◆ **Exercise aim**:
State how many lines of the records include the word "amount"; the reply is that number alone.

[Dataset excerpts]
*** Begin section ***
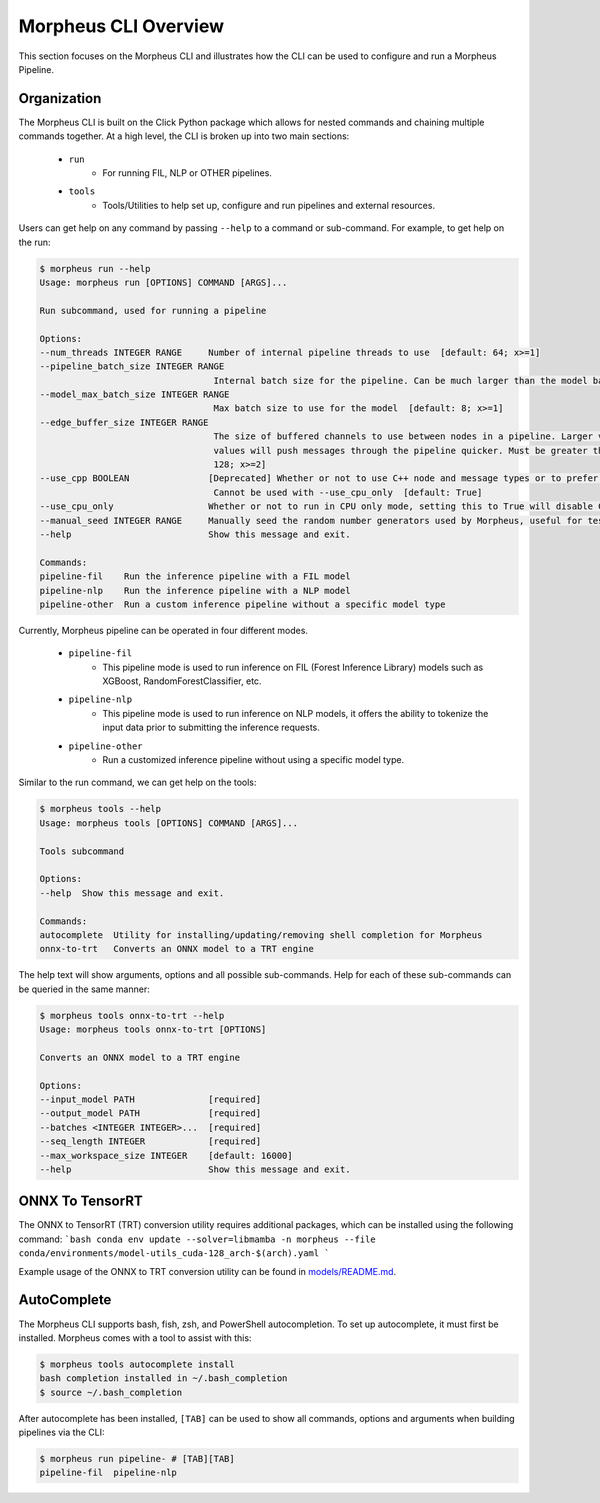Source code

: ..
   SPDX-FileCopyrightText: Copyright (c) 2022-2025, NVIDIA CORPORATION & AFFILIATES. All rights reserved.
   SPDX-License-Identifier: Apache-2.0

   Licensed under the Apache License, Version 2.0 (the "License");
   you may not use this file except in compliance with the License.
   You may obtain a copy of the License at

   http://www.apache.org/licenses/LICENSE-2.0

   Unless required by applicable law or agreed to in writing, software
   distributed under the License is distributed on an "AS IS" BASIS,
   WITHOUT WARRANTIES OR CONDITIONS OF ANY KIND, either express or implied.
   See the License for the specific language governing permissions and
   limitations under the License.

Morpheus CLI Overview
=====================

This section focuses on the Morpheus CLI and illustrates how the CLI can be used to configure and run a Morpheus
Pipeline.

Organization
------------

The Morpheus CLI is built on the Click Python package which allows for nested commands and chaining multiple commands
together. At a high level, the CLI is broken up into two main sections:

 * ``run``
    * For running FIL, NLP or OTHER pipelines.
 * ``tools``
    * Tools/Utilities to help set up, configure and run pipelines and external resources.

Users can get help on any command by passing ``--help`` to a command or sub-command. For example, to get help on the
run:

.. code-block:: console

   $ morpheus run --help
   Usage: morpheus run [OPTIONS] COMMAND [ARGS]...

   Run subcommand, used for running a pipeline

   Options:
   --num_threads INTEGER RANGE     Number of internal pipeline threads to use  [default: 64; x>=1]
   --pipeline_batch_size INTEGER RANGE
                                    Internal batch size for the pipeline. Can be much larger than the model batch size. Also used for Kafka consumers  [default: 256; x>=1]
   --model_max_batch_size INTEGER RANGE
                                    Max batch size to use for the model  [default: 8; x>=1]
   --edge_buffer_size INTEGER RANGE
                                    The size of buffered channels to use between nodes in a pipeline. Larger values reduce backpressure at the cost of memory. Smaller
                                    values will push messages through the pipeline quicker. Must be greater than 1 and a power of 2 (i.e. 2, 4, 8, 16, etc.)  [default:
                                    128; x>=2]
   --use_cpp BOOLEAN               [Deprecated] Whether or not to use C++ node and message types or to prefer python. Only use as a last resort if bugs are encountered.
                                    Cannot be used with --use_cpu_only  [default: True]
   --use_cpu_only                  Whether or not to run in CPU only mode, setting this to True will disable C++ mode. Cannot be used with --use_cpp
   --manual_seed INTEGER RANGE     Manually seed the random number generators used by Morpheus, useful for testing.  [x>=1]
   --help                          Show this message and exit.

   Commands:
   pipeline-fil    Run the inference pipeline with a FIL model
   pipeline-nlp    Run the inference pipeline with a NLP model
   pipeline-other  Run a custom inference pipeline without a specific model type


Currently, Morpheus pipeline can be operated in four different modes.

 * ``pipeline-fil``
    * This pipeline mode is used to run inference on FIL (Forest Inference Library) models such as XGBoost, RandomForestClassifier, etc.
 * ``pipeline-nlp``
    * This pipeline mode is used to run inference on NLP models, it offers the ability to tokenize the input data prior to submitting the inference requests.
 * ``pipeline-other``
    * Run a customized inference pipeline without using a specific model type.

Similar to the run command, we can get help on the tools:

.. code-block:: console

   $ morpheus tools --help
   Usage: morpheus tools [OPTIONS] COMMAND [ARGS]...

   Tools subcommand

   Options:
   --help  Show this message and exit.

   Commands:
   autocomplete  Utility for installing/updating/removing shell completion for Morpheus
   onnx-to-trt   Converts an ONNX model to a TRT engine


The help text will show arguments, options and all possible sub-commands. Help for each of these sub-commands can be
queried in the same manner:

.. code-block:: console

   $ morpheus tools onnx-to-trt --help
   Usage: morpheus tools onnx-to-trt [OPTIONS]

   Converts an ONNX model to a TRT engine

   Options:
   --input_model PATH              [required]
   --output_model PATH             [required]
   --batches <INTEGER INTEGER>...  [required]
   --seq_length INTEGER            [required]
   --max_workspace_size INTEGER    [default: 16000]
   --help                          Show this message and exit.

ONNX To TensorRT
----------------
The ONNX to TensorRT (TRT) conversion utility requires additional packages, which can be installed using the following command:
```bash
conda env update --solver=libmamba -n morpheus --file conda/environments/model-utils_cuda-128_arch-$(arch).yaml
```

Example usage of the ONNX to TRT conversion utility can be found in `models/README.md <https://github.com/nv-morpheus/Morpheus/blob/branch-25.06/models/README.md#generating-trt-models-from-onnx>`_.

AutoComplete
------------

The Morpheus CLI supports bash, fish, zsh, and PowerShell autocompletion. To set up autocomplete, it must first be
installed. Morpheus comes with a tool to assist with this:

.. code-block:: console

   $ morpheus tools autocomplete install
   bash completion installed in ~/.bash_completion
   $ source ~/.bash_completion

After autocomplete has been installed, ``[TAB]`` can be used to show all commands, options and arguments when building
pipelines via the CLI:

.. code-block:: console

   $ morpheus run pipeline- # [TAB][TAB]
   pipeline-fil  pipeline-nlp
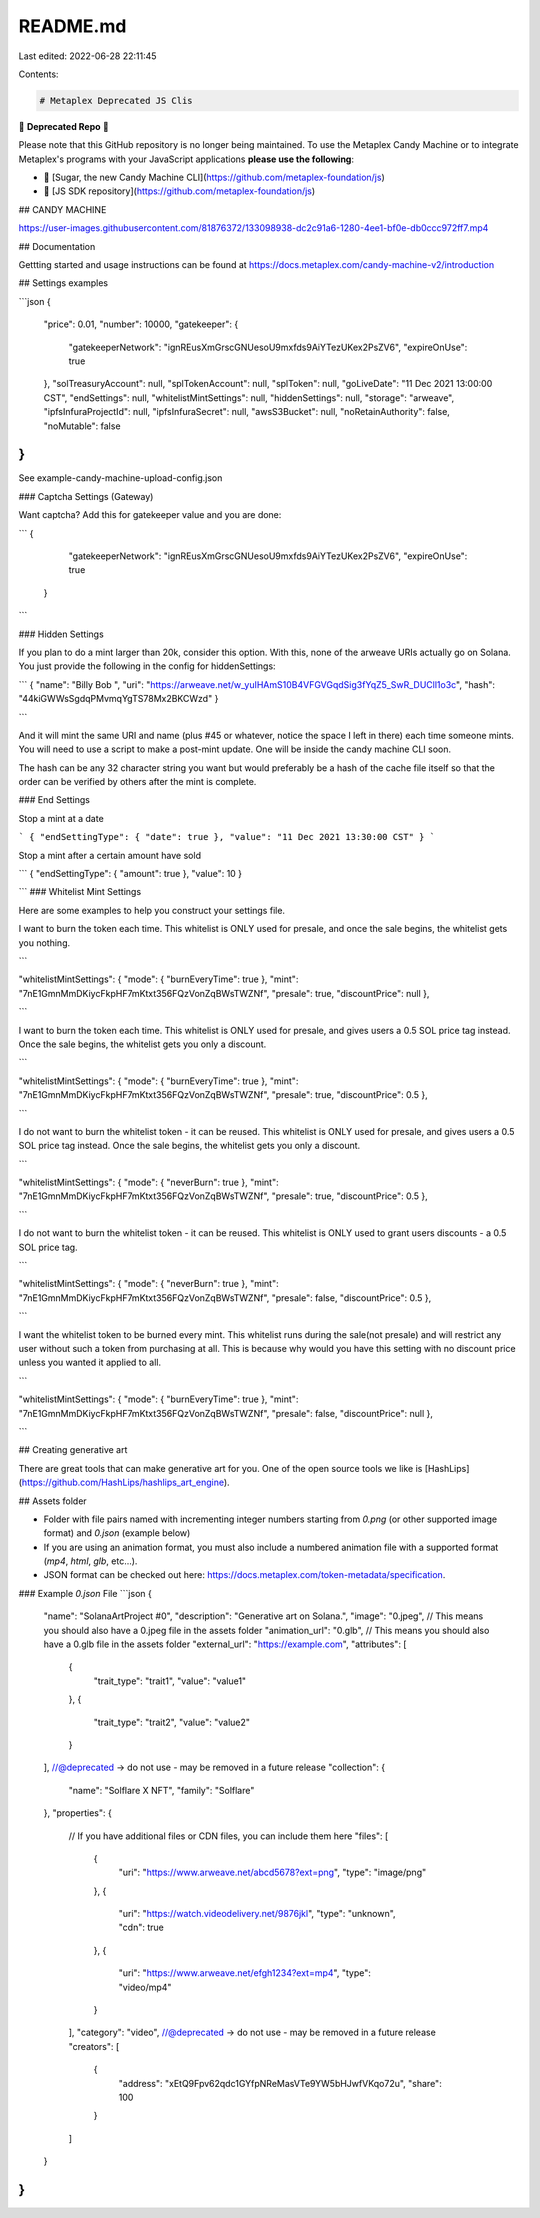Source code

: README.md
=========

Last edited: 2022-06-28 22:11:45

Contents:

.. code-block:: md

    # Metaplex Deprecated JS Clis

🚨 **Deprecated Repo** 🚨

Please note that this GitHub repository is no longer being maintained. To use the Metaplex Candy Machine or to integrate Metaplex's programs with your JavaScript applications **please use the following**:

- 🍬 [Sugar, the new Candy Machine CLI](https://github.com/metaplex-foundation/js)
- 🐙 [JS SDK repository](https://github.com/metaplex-foundation/js)

## CANDY MACHINE

https://user-images.githubusercontent.com/81876372/133098938-dc2c91a6-1280-4ee1-bf0e-db0ccc972ff7.mp4

## Documentation

Gettting started and usage instructions can be found at https://docs.metaplex.com/candy-machine-v2/introduction

## Settings examples

```json
{
  "price": 0.01,
  "number": 10000,
  "gatekeeper": {
    "gatekeeperNetwork": "ignREusXmGrscGNUesoU9mxfds9AiYTezUKex2PsZV6",
    "expireOnUse": true
  },
  "solTreasuryAccount": null,
  "splTokenAccount": null,
  "splToken": null,
  "goLiveDate": "11 Dec 2021 13:00:00 CST",
  "endSettings": null,
  "whitelistMintSettings": null,
  "hiddenSettings": null,
  "storage": "arweave",
  "ipfsInfuraProjectId": null,
  "ipfsInfuraSecret": null,
  "awsS3Bucket": null,
  "noRetainAuthority": false,
  "noMutable": false
}
```

See example-candy-machine-upload-config.json

### Captcha Settings (Gateway)

Want captcha? Add this for gatekeeper value and you are done:

```
{
    "gatekeeperNetwork": "ignREusXmGrscGNUesoU9mxfds9AiYTezUKex2PsZV6",
    "expireOnUse": true
  }
```

### Hidden Settings

If you plan to do a mint larger than 20k, consider this option. With this, none of the arweave URIs actually go on Solana. You just provide the following in the config for hiddenSettings:

```
{
"name": "Billy Bob ",
"uri": "https://arweave.net/w_yuIHAmS10B4VFGVGqdSig3fYqZ5_SwR_DUCll1o3c",
"hash": "44kiGWWsSgdqPMvmqYgTS78Mx2BKCWzd"
}

```

And it will mint the same URI and name (plus #45 or whatever, notice the space I left in there)
each time someone mints. You will need to use a script to make a post-mint update. One
will be inside the candy machine CLI soon.

The hash can be any 32 character string you want but would preferably be a hash of the cache
file itself so that the order can be verified by others after the mint is complete.

### End Settings

Stop a mint at a date

```
{
"endSettingType": { "date": true },
"value": "11 Dec 2021 13:30:00 CST"
}
```

Stop a mint after a certain amount have sold

```
{
"endSettingType": { "amount": true },
"value": 10
}

```
### Whitelist Mint Settings

Here are some examples to help you construct your settings file.

I want to burn the token each time. This whitelist is ONLY used for presale,
and once the sale begins, the whitelist gets you nothing.

```

"whitelistMintSettings": {
"mode": { "burnEveryTime": true },
"mint": "7nE1GmnMmDKiycFkpHF7mKtxt356FQzVonZqBWsTWZNf",
"presale": true,
"discountPrice": null
},

```

I want to burn the token each time. This whitelist is ONLY used for presale, and gives users
a 0.5 SOL price tag instead. Once the sale begins, the whitelist gets you only a discount.

```

"whitelistMintSettings": {
"mode": { "burnEveryTime": true },
"mint": "7nE1GmnMmDKiycFkpHF7mKtxt356FQzVonZqBWsTWZNf",
"presale": true,
"discountPrice": 0.5
},

```

I do not want to burn the whitelist token - it can be reused. This whitelist is ONLY used for presale, and gives users
a 0.5 SOL price tag instead. Once the sale begins, the whitelist gets you only a discount.

```

"whitelistMintSettings": {
"mode": { "neverBurn": true },
"mint": "7nE1GmnMmDKiycFkpHF7mKtxt356FQzVonZqBWsTWZNf",
"presale": true,
"discountPrice": 0.5
},

```

I do not want to burn the whitelist token - it can be reused. This whitelist is ONLY used to grant users discounts - a 0.5 SOL price tag.

```

"whitelistMintSettings": {
"mode": { "neverBurn": true },
"mint": "7nE1GmnMmDKiycFkpHF7mKtxt356FQzVonZqBWsTWZNf",
"presale": false,
"discountPrice": 0.5
},

```

I want the whitelist token to be burned every mint. This whitelist runs during the sale(not presale) and will restrict any user without such a token from purchasing at all. This
is because why would you have this setting with no discount price unless you wanted it
applied to all.

```

"whitelistMintSettings": {
"mode": { "burnEveryTime": true },
"mint": "7nE1GmnMmDKiycFkpHF7mKtxt356FQzVonZqBWsTWZNf",
"presale": false,
"discountPrice": null
},

```

## Creating generative art

There are great tools that can make generative art for you. One of the open source tools we like is [HashLips](https://github.com/HashLips/hashlips_art_engine).


## Assets folder

- Folder with file pairs named with incrementing integer numbers starting from `0.png` (or other supported image format) and `0.json` (example below)
- If you are using an animation format, you must also include a numbered animation file with a supported format (`mp4`, `html`, `glb`, etc...).
- JSON format can be checked out here: https://docs.metaplex.com/token-metadata/specification.

### Example `0.json` File 
```json
{
  "name": "SolanaArtProject #0",
  "description": "Generative art on Solana.",
  "image": "0.jpeg", // This means you should also have a 0.jpeg file in the assets folder
  "animation_url": "0.glb", // This means you should also have a 0.glb file in the assets folder
  "external_url": "https://example.com",
  "attributes": [
    {
      "trait_type": "trait1",
      "value": "value1"
    },
    {
      "trait_type": "trait2",
      "value": "value2"
    }
  ],
  //@deprecated -> do not use - may be removed in a future release
  "collection": {
    "name": "Solflare X NFT",
    "family": "Solflare"
  },
  "properties": {
    // If you have additional files or CDN files, you can include them here
    "files": [
      {
        "uri": "https://www.arweave.net/abcd5678?ext=png",
        "type": "image/png"
      },
      {
        "uri": "https://watch.videodelivery.net/9876jkl",
        "type": "unknown",
        "cdn": true
      },
      {
        "uri": "https://www.arweave.net/efgh1234?ext=mp4",
        "type": "video/mp4"
      }
    ],
    "category": "video",
    //@deprecated -> do not use - may be removed in a future release
    "creators": [
      {
        "address": "xEtQ9Fpv62qdc1GYfpNReMasVTe9YW5bHJwfVKqo72u",
        "share": 100
      }
    ]
  }
}
```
*** End section ***
◆ **Answer section**:
2